* Task goal *
Your answer is the lines below, exactly, from the one that contains "(high-grade) (prostate) was" through the one that contains "(malignant) was stained", both included.

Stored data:
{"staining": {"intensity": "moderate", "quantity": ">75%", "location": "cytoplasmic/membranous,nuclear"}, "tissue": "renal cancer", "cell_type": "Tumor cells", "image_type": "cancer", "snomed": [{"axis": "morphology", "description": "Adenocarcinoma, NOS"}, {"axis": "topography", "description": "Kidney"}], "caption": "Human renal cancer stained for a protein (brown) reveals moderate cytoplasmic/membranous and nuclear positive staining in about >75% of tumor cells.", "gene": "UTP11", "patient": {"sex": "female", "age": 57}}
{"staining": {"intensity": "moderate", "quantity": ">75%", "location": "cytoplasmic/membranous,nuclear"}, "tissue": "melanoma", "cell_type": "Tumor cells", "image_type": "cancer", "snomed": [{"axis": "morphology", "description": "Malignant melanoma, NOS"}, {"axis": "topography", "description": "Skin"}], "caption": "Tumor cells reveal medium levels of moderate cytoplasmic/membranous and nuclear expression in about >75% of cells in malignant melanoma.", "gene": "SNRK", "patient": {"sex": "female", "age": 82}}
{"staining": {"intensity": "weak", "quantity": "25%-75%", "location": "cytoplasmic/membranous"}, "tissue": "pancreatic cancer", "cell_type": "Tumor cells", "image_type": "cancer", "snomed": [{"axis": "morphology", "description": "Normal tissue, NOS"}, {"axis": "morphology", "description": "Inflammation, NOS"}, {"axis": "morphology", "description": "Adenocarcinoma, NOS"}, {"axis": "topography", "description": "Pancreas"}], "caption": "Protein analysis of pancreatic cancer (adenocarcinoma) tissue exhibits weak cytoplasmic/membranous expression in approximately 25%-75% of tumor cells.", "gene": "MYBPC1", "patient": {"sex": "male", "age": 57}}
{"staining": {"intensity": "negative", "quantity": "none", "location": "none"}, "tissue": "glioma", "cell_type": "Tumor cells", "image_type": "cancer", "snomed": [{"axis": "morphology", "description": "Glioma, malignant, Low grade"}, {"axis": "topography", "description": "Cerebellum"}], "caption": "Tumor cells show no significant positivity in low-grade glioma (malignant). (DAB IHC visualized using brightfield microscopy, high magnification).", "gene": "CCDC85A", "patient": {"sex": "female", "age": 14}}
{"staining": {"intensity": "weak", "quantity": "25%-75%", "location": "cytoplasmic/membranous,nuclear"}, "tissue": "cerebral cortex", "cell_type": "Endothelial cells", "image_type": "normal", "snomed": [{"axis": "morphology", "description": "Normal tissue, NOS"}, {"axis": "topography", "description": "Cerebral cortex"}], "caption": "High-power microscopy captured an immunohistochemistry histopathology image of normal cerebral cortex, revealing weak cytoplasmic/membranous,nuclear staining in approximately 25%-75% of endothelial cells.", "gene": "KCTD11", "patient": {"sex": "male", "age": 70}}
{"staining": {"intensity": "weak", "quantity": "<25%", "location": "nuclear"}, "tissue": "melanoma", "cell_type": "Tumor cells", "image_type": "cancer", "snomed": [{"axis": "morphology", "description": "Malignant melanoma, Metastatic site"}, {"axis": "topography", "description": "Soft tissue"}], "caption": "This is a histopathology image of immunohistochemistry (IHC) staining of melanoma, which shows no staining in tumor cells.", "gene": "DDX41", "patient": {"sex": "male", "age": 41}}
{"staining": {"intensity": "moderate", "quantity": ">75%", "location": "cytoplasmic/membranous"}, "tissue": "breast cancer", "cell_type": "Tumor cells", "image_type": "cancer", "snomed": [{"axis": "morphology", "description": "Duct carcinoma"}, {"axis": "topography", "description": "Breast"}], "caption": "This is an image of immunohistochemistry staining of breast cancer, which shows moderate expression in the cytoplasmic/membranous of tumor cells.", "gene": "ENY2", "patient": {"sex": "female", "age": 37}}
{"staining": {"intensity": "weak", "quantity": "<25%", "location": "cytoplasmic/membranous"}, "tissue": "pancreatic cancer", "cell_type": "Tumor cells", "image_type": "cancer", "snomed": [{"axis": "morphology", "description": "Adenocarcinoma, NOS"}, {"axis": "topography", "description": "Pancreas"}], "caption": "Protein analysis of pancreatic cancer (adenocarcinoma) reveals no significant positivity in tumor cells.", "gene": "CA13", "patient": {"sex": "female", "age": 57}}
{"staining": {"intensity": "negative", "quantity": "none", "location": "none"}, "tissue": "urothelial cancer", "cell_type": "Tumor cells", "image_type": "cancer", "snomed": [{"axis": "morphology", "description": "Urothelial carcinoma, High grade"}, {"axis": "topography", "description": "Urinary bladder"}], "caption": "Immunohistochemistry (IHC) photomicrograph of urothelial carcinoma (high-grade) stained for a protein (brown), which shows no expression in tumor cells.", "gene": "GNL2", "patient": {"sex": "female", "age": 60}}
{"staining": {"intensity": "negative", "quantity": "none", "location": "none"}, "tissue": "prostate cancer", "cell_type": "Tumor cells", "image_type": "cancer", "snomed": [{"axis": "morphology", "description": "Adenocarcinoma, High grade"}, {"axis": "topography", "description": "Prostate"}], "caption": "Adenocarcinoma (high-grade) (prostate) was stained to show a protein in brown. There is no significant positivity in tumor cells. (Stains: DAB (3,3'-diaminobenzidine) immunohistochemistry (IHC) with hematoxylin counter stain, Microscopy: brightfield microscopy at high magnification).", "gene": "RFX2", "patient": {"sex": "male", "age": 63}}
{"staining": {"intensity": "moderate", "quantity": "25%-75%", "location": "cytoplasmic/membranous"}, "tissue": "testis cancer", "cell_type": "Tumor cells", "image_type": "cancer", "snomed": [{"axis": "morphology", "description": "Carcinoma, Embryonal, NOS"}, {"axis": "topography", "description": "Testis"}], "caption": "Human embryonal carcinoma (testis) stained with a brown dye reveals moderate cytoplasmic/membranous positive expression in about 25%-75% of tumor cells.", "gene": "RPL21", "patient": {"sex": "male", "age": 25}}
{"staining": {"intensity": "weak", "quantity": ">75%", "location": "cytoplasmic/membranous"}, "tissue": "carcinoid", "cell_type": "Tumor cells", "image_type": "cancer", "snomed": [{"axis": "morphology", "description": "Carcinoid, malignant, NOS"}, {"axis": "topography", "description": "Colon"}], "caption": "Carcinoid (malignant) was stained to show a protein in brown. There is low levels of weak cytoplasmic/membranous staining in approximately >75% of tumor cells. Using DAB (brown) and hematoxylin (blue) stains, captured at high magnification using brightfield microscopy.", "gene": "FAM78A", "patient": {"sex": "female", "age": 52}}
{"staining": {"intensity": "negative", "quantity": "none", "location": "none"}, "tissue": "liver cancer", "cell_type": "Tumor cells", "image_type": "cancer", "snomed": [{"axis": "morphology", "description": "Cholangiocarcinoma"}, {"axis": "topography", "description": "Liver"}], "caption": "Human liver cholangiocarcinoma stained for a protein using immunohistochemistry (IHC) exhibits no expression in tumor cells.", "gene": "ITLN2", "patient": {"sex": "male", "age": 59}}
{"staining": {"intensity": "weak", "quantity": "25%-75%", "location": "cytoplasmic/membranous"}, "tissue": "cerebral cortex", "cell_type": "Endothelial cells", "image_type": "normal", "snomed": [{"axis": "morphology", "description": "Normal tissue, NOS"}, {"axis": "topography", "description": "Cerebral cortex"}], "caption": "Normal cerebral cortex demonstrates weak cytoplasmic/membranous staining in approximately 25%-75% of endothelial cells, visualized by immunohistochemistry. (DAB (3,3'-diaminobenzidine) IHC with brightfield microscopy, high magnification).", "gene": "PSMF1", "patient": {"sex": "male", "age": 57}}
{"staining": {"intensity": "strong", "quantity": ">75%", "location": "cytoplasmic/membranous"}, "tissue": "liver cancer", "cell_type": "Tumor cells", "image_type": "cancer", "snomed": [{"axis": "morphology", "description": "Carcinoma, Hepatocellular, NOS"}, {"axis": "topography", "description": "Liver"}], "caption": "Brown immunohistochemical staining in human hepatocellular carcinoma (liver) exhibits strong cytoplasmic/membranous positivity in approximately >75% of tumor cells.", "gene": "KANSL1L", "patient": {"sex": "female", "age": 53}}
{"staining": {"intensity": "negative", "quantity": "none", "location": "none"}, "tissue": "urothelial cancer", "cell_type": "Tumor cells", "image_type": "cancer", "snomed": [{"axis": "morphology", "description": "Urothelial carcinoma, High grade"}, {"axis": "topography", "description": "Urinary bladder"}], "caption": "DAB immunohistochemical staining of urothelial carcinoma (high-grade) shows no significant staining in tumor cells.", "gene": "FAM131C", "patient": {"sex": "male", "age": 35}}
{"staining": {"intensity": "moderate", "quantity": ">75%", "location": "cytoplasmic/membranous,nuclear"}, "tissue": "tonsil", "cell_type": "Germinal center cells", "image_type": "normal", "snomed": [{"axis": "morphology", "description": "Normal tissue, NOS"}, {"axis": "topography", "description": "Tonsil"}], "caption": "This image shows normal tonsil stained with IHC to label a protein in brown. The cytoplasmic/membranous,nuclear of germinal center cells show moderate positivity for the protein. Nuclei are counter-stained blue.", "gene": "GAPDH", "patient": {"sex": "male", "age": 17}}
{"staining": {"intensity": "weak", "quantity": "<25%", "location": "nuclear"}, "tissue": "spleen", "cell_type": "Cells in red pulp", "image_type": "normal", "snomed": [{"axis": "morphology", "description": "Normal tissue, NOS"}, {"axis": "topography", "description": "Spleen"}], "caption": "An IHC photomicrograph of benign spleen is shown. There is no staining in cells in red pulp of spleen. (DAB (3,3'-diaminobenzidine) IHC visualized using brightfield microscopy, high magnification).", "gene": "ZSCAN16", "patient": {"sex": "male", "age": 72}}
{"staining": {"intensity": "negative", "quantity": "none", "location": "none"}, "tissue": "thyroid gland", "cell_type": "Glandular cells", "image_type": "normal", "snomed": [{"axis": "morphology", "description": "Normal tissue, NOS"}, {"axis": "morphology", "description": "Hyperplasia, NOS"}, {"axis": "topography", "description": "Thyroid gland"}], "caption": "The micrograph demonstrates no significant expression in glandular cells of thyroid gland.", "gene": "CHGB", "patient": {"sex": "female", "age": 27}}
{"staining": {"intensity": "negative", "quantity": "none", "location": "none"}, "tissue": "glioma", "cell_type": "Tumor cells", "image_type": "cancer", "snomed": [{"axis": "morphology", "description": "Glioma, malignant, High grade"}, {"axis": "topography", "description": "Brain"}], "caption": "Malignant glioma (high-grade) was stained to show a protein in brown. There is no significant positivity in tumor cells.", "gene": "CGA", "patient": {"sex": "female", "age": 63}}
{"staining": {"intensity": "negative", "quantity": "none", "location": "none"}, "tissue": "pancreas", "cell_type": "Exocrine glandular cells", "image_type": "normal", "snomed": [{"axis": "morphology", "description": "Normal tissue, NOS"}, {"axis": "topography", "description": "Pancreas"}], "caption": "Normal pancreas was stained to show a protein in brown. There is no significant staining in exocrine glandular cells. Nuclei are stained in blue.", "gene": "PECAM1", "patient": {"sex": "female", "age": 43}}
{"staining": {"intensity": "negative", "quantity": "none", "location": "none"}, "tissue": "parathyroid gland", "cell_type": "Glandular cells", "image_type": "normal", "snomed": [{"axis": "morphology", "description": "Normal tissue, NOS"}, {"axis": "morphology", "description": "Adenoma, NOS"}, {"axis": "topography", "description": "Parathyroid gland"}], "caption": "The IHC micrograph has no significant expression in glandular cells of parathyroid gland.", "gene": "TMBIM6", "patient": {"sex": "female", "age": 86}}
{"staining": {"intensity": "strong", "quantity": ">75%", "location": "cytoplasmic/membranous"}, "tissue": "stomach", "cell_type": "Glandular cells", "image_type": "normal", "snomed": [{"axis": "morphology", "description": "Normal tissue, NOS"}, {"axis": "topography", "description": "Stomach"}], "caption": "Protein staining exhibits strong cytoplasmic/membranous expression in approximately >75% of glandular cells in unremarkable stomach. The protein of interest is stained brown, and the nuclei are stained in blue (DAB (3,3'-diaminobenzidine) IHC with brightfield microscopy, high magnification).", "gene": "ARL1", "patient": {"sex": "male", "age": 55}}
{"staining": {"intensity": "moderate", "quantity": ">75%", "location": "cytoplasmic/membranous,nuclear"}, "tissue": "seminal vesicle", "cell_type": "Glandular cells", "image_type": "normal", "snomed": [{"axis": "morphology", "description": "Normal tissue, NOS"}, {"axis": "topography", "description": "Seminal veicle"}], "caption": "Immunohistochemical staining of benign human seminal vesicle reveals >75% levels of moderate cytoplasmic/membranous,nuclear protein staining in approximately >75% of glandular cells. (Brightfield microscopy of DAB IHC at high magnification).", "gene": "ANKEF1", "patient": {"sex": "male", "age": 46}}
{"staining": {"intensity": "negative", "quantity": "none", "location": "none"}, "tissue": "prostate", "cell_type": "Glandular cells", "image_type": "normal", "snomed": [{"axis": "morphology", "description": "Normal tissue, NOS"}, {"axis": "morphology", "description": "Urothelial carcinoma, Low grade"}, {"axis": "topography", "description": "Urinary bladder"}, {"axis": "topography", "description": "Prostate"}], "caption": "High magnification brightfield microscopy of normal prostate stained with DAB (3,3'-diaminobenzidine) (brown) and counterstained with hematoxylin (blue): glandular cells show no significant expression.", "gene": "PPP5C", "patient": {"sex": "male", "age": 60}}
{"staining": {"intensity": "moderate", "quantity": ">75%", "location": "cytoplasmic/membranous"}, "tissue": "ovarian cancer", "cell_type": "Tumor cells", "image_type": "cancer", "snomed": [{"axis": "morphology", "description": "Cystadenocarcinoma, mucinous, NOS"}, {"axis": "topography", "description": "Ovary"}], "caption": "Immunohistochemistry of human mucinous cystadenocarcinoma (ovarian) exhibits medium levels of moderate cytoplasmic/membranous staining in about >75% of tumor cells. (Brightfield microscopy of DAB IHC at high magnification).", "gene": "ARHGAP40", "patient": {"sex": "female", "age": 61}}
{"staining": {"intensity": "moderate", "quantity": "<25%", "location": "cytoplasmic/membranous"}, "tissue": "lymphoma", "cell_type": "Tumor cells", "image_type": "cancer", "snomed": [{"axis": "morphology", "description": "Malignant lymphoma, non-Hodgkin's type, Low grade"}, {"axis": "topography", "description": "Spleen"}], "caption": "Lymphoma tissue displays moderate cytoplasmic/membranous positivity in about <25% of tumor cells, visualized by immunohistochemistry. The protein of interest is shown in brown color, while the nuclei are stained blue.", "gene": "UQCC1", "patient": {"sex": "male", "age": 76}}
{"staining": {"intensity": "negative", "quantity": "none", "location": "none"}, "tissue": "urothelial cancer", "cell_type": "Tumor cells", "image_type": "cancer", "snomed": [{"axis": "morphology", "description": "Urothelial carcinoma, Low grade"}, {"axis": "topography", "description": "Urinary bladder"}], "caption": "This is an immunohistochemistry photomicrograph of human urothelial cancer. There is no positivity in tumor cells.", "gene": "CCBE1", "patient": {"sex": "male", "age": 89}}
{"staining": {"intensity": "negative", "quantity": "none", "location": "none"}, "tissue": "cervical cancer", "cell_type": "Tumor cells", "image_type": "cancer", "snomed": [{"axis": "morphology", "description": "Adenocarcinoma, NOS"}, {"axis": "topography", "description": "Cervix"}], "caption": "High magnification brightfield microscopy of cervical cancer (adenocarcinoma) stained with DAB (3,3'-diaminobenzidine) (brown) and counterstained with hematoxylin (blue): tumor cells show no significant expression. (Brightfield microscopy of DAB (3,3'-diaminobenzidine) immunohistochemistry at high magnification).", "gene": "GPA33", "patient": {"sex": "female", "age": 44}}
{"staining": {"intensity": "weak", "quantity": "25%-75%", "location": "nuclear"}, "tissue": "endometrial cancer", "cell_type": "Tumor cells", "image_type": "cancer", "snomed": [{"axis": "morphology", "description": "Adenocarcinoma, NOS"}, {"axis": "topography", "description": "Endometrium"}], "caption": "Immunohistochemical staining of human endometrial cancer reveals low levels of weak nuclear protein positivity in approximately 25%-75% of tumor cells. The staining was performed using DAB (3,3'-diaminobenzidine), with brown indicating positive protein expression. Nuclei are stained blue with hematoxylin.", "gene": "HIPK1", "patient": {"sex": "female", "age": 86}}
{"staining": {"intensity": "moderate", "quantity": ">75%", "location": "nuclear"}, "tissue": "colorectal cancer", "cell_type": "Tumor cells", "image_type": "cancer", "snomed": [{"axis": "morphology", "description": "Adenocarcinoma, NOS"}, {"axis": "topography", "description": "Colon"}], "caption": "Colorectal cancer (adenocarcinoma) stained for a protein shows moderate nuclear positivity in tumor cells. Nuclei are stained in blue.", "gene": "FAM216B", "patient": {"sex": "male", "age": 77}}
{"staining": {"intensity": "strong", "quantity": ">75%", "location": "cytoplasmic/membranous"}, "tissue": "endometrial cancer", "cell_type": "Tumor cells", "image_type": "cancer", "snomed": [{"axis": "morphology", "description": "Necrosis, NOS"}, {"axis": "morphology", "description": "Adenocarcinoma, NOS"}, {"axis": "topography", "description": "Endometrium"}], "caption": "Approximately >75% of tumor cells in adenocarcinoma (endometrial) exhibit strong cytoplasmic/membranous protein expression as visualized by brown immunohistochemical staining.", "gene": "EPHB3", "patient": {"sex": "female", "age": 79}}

* Output of the exercise *
{"staining": {"intensity": "negative", "quantity": "none", "location": "none"}, "tissue": "prostate cancer", "cell_type": "Tumor cells", "image_type": "cancer", "snomed": [{"axis": "morphology", "description": "Adenocarcinoma, High grade"}, {"axis": "topography", "description": "Prostate"}], "caption": "Adenocarcinoma (high-grade) (prostate) was stained to show a protein in brown. There is no significant positivity in tumor cells. (Stains: DAB (3,3'-diaminobenzidine) immunohistochemistry (IHC) with hematoxylin counter stain, Microscopy: brightfield microscopy at high magnification).", "gene": "RFX2", "patient": {"sex": "male", "age": 63}}
{"staining": {"intensity": "moderate", "quantity": "25%-75%", "location": "cytoplasmic/membranous"}, "tissue": "testis cancer", "cell_type": "Tumor cells", "image_type": "cancer", "snomed": [{"axis": "morphology", "description": "Carcinoma, Embryonal, NOS"}, {"axis": "topography", "description": "Testis"}], "caption": "Human embryonal carcinoma (testis) stained with a brown dye reveals moderate cytoplasmic/membranous positive expression in about 25%-75% of tumor cells.", "gene": "RPL21", "patient": {"sex": "male", "age": 25}}
{"staining": {"intensity": "weak", "quantity": ">75%", "location": "cytoplasmic/membranous"}, "tissue": "carcinoid", "cell_type": "Tumor cells", "image_type": "cancer", "snomed": [{"axis": "morphology", "description": "Carcinoid, malignant, NOS"}, {"axis": "topography", "description": "Colon"}], "caption": "Carcinoid (malignant) was stained to show a protein in brown. There is low levels of weak cytoplasmic/membranous staining in approximately >75% of tumor cells. Using DAB (brown) and hematoxylin (blue) stains, captured at high magnification using brightfield microscopy.", "gene": "FAM78A", "patient": {"sex": "female", "age": 52}}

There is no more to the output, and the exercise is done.